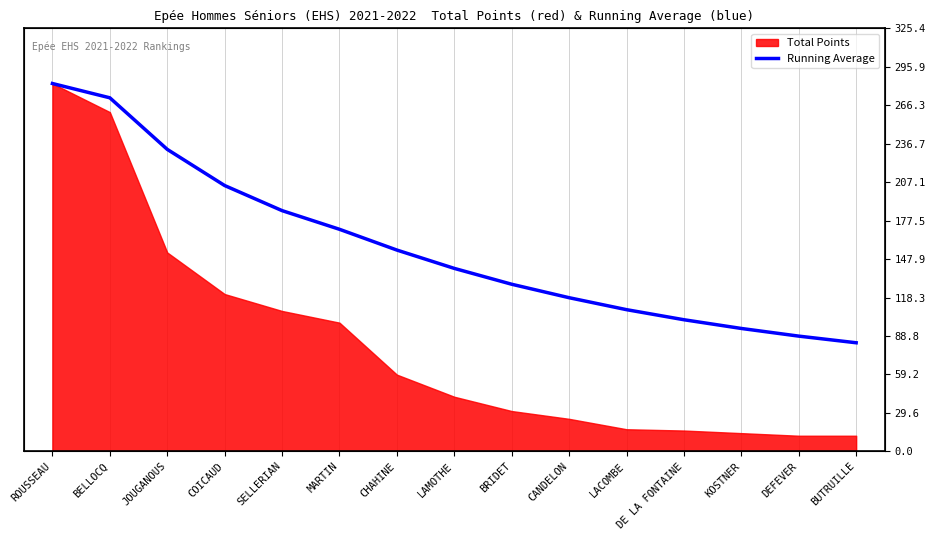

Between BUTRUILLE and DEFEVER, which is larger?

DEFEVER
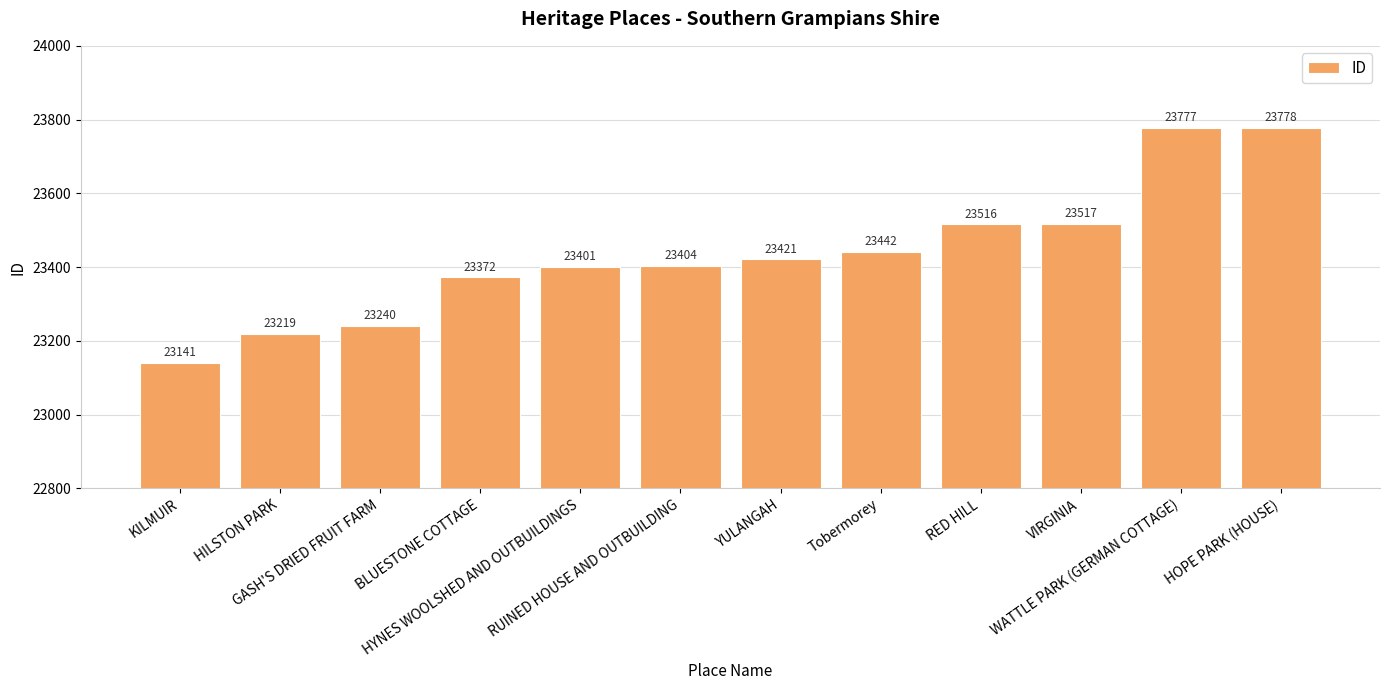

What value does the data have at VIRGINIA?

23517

(What is required):
Copy the rows above word for word, leaving out the pictures.

(Output of the exercise):
Between BUTRUILLE and DEFEVER, which is larger?

DEFEVER

What value does the data have at VIRGINIA?

23517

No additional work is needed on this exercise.